## [Exercise passage]
Indian Tribes, Nations and Pueblos Implementing SORNA
Under the Adam Walsh Act, all federally recognized Indian tribes are entitled to elect whether to carry out the sex offender registration and notification requirements of the Act or delegate the functions to the state(s) in which the tribal land is located, unless the tribe is subject to the criminal jurisdiction of a state under 18 U.S.C. § 1162 (34 U.S.C. § 20929).
There are currently 137 tribal jurisdictions that have substantially implemented SORNA's requirements.
Publications and Guides to Assist Tribes with Substantial Implementation
This guide assists tribal jurisdictions with implementing SORNA. It provides a comprehensive overview of SORNA’s requirements and serves as a job aid for sex offender registration personnel in Indian Country. It includes step-by-step directions on completing relevant tasks and has links to helpful templates and guidance documents.
The Model Tribal Sex Offender Registration Code (2017 Revised Version) assists tribes in developing and updating existing sex offender registration legislation to meet SORNA requirements.
The SORNA Implementation Policy and Procedures Guide assists tribes with creating their own policy and procedures manuals for their sex offender registration and notification programs. The guide is a useful starting point for a tribe to develop policies and procedures.
SORNA Implementation Tools
National Sex Offender Registry
SORNA requires sex offender registration information be submitted to the FBI’s National Crime Information Center’s National Sex Offender Registry file. Submitting registration information to NCIC/NSOR shares the registration information with law enforcement and criminal justice personnel nationwide. Tribal jurisdictions may have access to NCIC/NSOR under state or local agreements. Tribal jurisdictions participating in the Tribal Access Program have direct access via the Department of Justice.

## [Excerpted data]

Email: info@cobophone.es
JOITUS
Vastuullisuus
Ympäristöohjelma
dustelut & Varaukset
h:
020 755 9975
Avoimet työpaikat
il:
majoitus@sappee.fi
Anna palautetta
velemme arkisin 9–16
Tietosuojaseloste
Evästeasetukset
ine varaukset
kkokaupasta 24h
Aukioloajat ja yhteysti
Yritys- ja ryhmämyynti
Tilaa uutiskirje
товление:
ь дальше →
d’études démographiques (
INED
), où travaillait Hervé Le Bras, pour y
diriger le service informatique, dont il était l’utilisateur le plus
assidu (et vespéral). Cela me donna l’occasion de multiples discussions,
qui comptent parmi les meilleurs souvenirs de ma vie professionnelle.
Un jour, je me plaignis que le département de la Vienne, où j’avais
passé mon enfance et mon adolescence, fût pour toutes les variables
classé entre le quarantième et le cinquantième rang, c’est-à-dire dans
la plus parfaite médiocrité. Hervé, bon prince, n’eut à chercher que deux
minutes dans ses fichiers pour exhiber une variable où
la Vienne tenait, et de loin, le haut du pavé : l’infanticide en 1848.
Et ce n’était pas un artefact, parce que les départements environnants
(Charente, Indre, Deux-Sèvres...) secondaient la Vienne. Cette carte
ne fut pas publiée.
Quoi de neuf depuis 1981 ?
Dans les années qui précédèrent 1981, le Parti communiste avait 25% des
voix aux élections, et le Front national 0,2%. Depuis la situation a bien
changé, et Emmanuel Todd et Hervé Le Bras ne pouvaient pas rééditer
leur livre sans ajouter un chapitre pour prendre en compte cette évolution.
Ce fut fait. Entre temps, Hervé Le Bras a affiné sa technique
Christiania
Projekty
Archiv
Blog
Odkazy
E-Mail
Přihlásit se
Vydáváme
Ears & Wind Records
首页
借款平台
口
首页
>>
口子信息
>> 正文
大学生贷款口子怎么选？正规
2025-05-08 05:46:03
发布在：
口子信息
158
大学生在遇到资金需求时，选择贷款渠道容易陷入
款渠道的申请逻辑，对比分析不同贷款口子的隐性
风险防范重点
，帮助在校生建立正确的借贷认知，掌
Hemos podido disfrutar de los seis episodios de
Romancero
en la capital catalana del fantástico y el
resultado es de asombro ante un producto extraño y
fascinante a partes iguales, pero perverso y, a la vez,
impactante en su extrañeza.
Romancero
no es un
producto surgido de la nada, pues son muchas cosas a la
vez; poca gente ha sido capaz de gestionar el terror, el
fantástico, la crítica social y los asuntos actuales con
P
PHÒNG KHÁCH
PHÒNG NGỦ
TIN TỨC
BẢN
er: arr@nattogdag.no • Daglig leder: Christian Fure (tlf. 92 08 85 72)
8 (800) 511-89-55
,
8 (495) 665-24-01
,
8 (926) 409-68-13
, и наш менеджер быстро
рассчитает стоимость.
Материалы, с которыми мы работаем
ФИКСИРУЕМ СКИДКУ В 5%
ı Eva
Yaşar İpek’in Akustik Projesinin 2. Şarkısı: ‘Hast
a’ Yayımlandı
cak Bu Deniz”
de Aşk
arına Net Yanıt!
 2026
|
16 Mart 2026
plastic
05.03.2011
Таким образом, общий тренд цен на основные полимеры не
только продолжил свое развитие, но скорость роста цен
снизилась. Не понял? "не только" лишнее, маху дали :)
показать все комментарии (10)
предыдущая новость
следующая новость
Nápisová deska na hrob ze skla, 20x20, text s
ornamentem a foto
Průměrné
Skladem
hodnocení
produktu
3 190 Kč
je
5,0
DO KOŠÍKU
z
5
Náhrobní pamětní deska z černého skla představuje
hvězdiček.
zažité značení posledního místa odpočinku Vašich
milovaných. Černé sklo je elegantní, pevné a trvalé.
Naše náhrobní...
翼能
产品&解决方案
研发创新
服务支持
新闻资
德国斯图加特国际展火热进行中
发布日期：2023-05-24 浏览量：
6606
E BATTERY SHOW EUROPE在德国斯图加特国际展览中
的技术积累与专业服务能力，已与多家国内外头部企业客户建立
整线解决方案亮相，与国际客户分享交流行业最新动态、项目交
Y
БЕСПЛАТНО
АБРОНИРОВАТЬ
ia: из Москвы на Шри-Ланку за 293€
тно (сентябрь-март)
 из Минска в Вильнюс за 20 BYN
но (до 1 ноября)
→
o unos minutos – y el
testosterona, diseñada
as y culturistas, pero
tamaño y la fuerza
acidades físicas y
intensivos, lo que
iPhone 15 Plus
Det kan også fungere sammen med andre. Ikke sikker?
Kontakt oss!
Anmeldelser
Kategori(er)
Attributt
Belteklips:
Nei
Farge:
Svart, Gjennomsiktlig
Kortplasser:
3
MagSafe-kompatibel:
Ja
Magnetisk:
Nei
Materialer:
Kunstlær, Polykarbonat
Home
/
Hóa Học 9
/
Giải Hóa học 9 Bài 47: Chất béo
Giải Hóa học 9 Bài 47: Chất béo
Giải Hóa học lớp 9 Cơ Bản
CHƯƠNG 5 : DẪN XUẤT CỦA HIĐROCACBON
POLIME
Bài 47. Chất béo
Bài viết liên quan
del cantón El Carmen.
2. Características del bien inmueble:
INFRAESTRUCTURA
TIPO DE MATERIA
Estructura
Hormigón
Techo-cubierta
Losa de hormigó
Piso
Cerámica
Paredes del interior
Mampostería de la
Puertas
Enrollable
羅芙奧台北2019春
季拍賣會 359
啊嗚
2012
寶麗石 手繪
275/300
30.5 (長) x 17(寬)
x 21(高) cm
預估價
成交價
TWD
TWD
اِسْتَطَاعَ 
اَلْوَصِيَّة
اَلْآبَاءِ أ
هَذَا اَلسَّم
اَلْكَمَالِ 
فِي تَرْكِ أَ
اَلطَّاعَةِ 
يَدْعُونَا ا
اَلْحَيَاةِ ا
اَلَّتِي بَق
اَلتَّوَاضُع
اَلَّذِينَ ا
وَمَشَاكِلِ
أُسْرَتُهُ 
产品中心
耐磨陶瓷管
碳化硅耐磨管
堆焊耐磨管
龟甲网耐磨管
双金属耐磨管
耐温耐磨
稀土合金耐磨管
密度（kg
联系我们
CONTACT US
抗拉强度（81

## [Task list]
(A) According to the tribal SORNA text, how many tribal jurisdictions have substantially implemented SORNA's requirements?
(B) Reproduce the tribal SORNA text word for word, everything from "Publications and Guides" down to "meet SORNA requirements.".

## [Your written answers]
(A) 137

(B)
Publications and Guides to Assist Tribes with Substantial Implementation
This guide assists tribal jurisdictions with implementing SORNA. It provides a comprehensive overview of SORNA’s requirements and serves as a job aid for sex offender registration personnel in Indian Country. It includes step-by-step directions on completing relevant tasks and has links to helpful templates and guidance documents.
The Model Tribal Sex Offender Registration Code (2017 Revised Version) assists tribes in developing and updating existing sex offender registration legislation to meet SORNA requirements.